Here, we look at some tips to help make moving house during a pandemic a little less stressful and a little safer. Read on to find out more.
When it comes to packaging materials, buy more than you will need
In an ideal world, we would all be doing everything that we possibly can to reduce the amount of single use and disposable materials that we use. However, during a pandemic, things are a little different. You will want to reduce the number of times you need to go to the store to pick up packaging materials so buy more than you think you will need in terms of plastic and bubble wrap, cardboard boxes, labels and packing tape.
If you are careful, most things can be reused afterwards. Pop them on your local Facebook group. People always need packing materials and you can arrange a socially distanced collection.
Check the donation procedures for local areas
One thing that many people do – and for good reason – when packing up to move house is to have a big declutter. Often, things that are no longer needed or wanted are donated to local charity shops and centers, such as the Salvation Army or Goodwill. However, depending on where you are, this may not be possible at the moment, or the way that goods can be donated may have changed. Some places are not accepting donations at all; others are but are limiting what they can have so that they can adequately quarantine goods before reselling them.

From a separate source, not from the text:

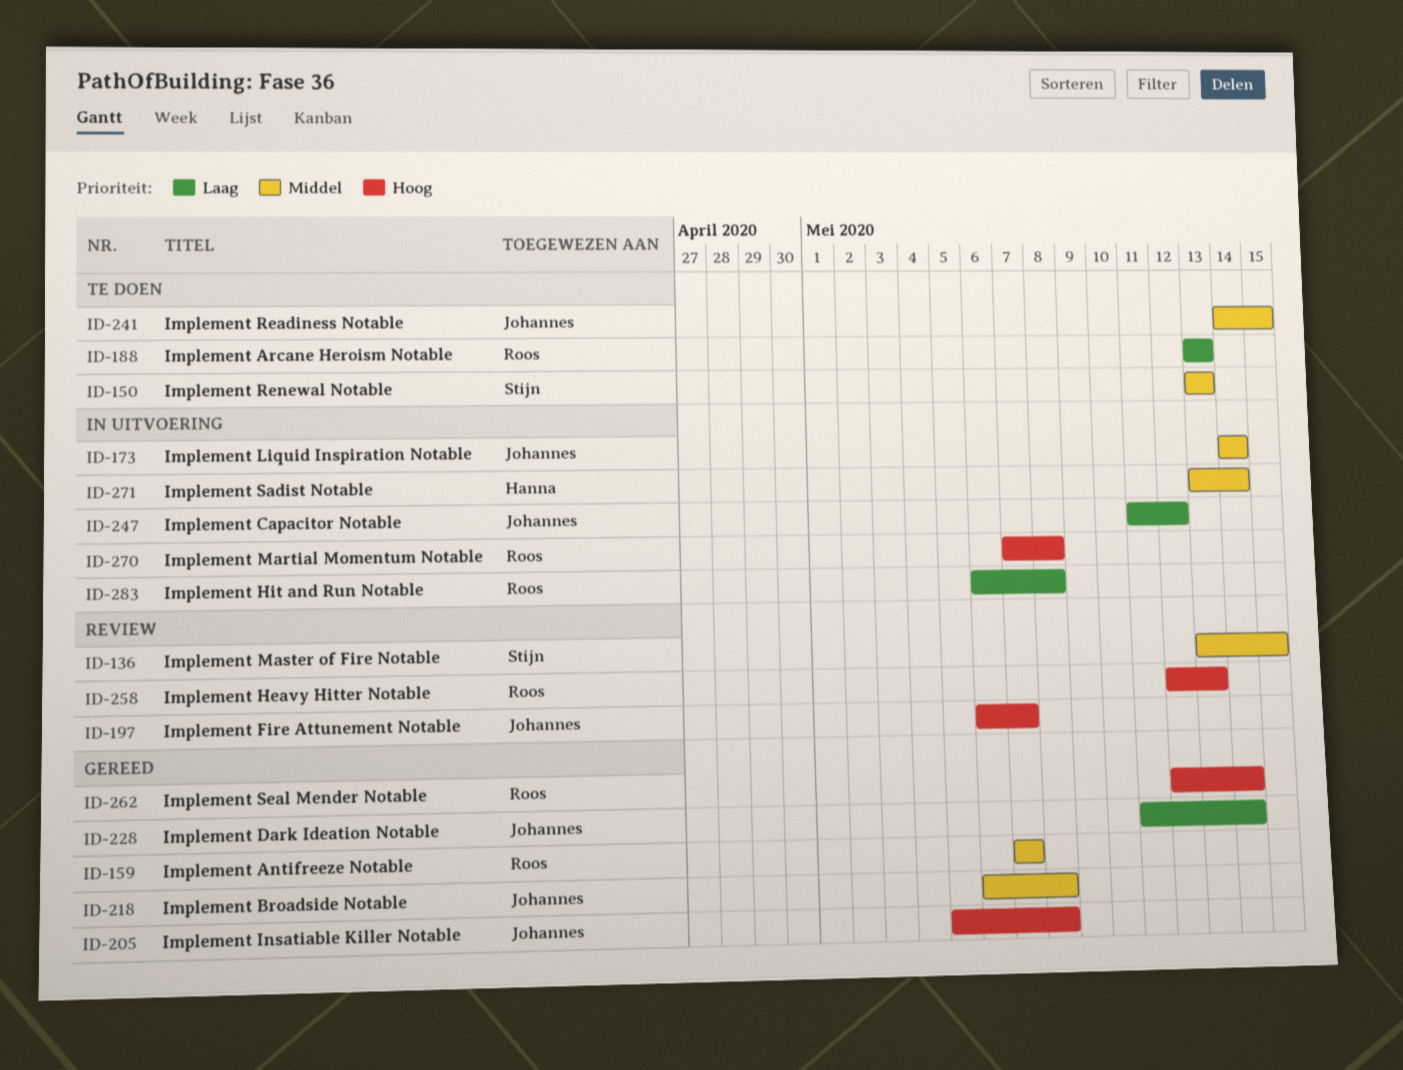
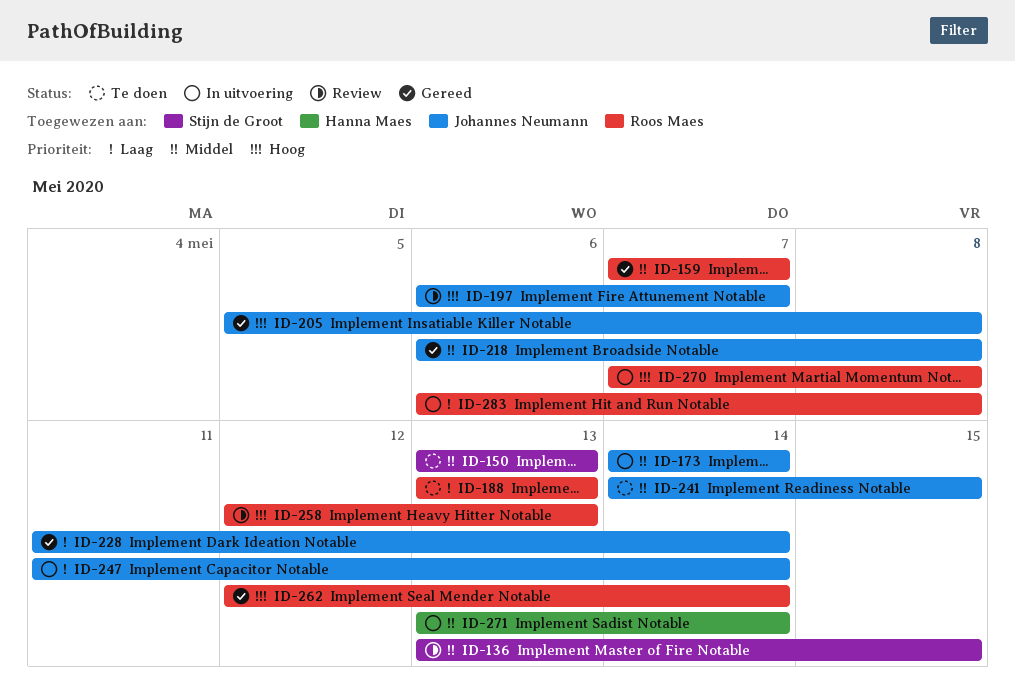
ID-247, due: May 12 -> May 14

Each state or area has different rules when it comes to virus restrictions. It is important therefore that you check your local site rather than the national site to see what the procedure is.
Hand washing and mask wearing
It is something that most of us should be doing anyway, but when it comes to moving house, it is something that will protect you and your family as well as the moving companies that are helping you.

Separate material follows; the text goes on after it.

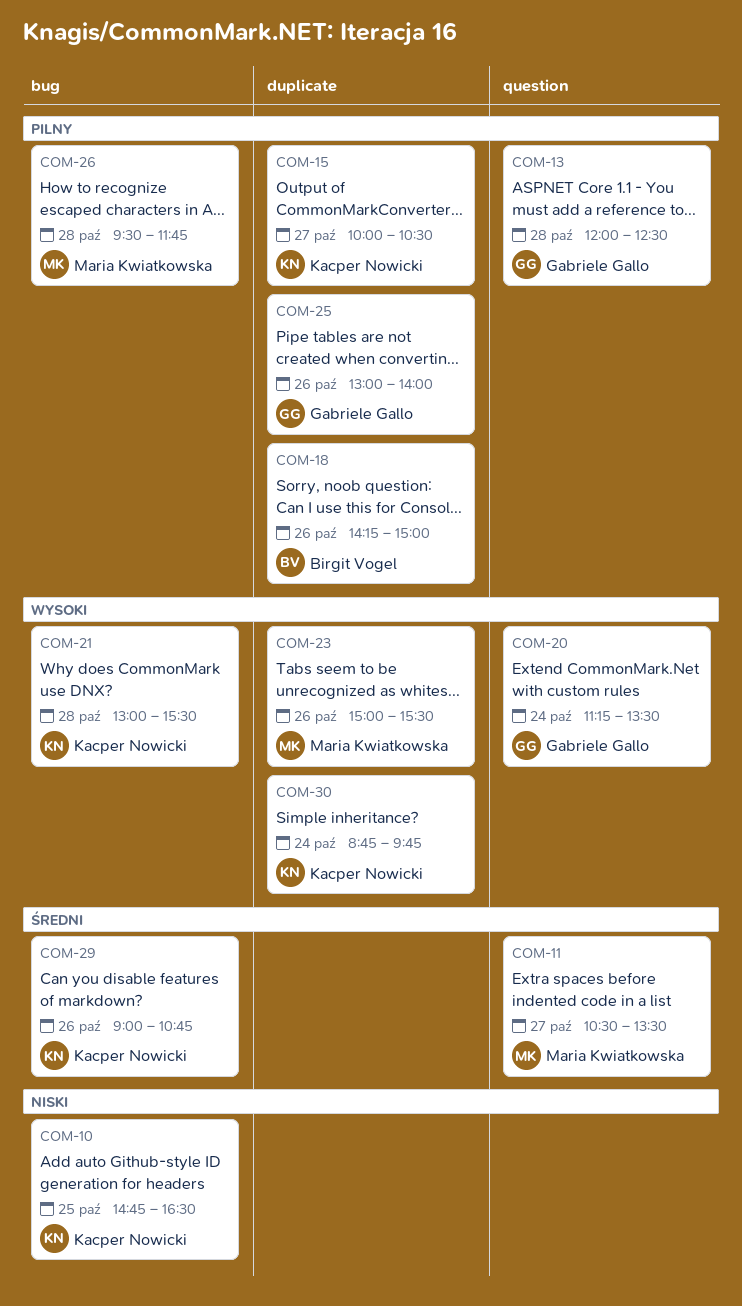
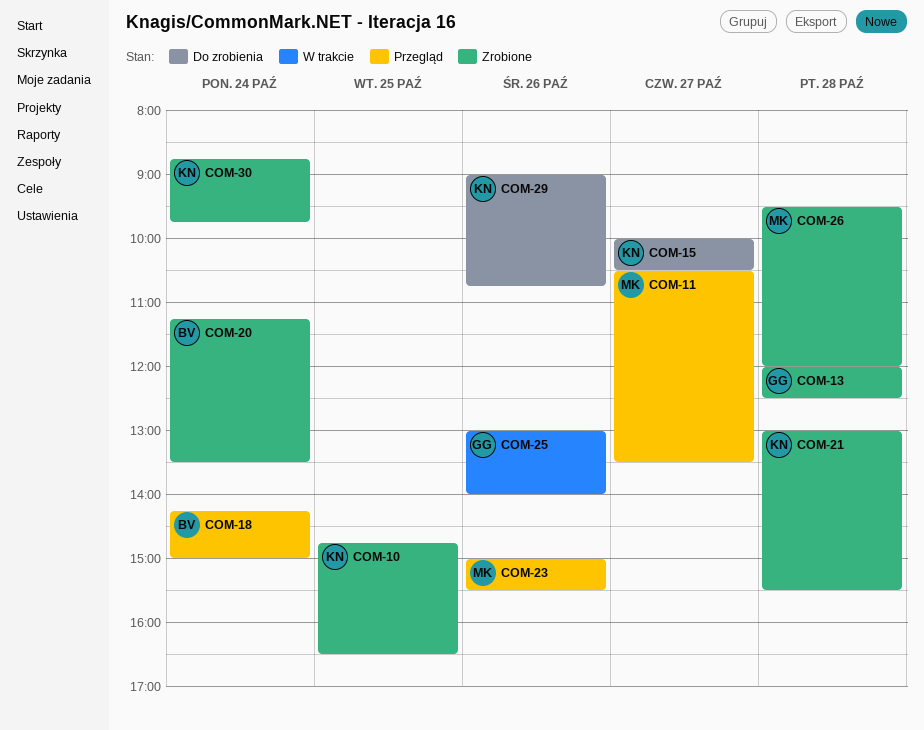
COM-18, day: Oct 26 -> Oct 24
COM-20, owner: Gabriele Gallo -> Birgit Vogel
COM-26, ends: 11:45 -> 12:00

Wearing a mask, especially for long days where lots of physical labor is involved, can be uncomfortable. They can get hot, and we all want to whip them off for some big deep breaths of fresh air. That is fine if you are well away from everyone, but when around movers and other people, it is essential that you keep your mask on. Remember, if you do touch your mask or your face, you should wash your hands thoroughly.

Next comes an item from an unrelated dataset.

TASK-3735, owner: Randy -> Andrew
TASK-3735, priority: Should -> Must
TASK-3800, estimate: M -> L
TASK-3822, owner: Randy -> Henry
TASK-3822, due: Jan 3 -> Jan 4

When it comes to hand washing, many people have been conditioned to think that hand sanitizer is the best solution. While it is helpful, especially in a moving situation, it is no substitute for proper hand washing with soap and hot water. Make sure that soap is one of the first things that you unpack so that everyone can wash their hands properly. You may also want to provide disposable paper towels for people to dry their hands on rather than using hand towels.
Check apartment rules
If you are moving into an apartment block, make sure you are fully au fait with their rules. Many are only allowing one move a day to reduce the number of people in and out of the building that does not live there. There may be restrictions on times that you can move and how many people can be helping you.
Give yourself a break
Life has been a lot harder for everyone during the pandemic, and if you throw a house move in on top of that, it can be really stressful. It is important to cut yourself some slack and remember that it is difficult at the best of times, let alone with an outbreak of a virus. You may be trying to balance working from home and homeschooling your children while packing up to move. Queues in stores take longer because of social distancing and additional hygiene measures. You may have a smaller removal team in order to adhere to social distancing measures. Everything is a little harder and takes a little longer. This can be incredibly frustrating when you just want to be in and settled in your new home, but give yourself – and the people who are helping you – a break.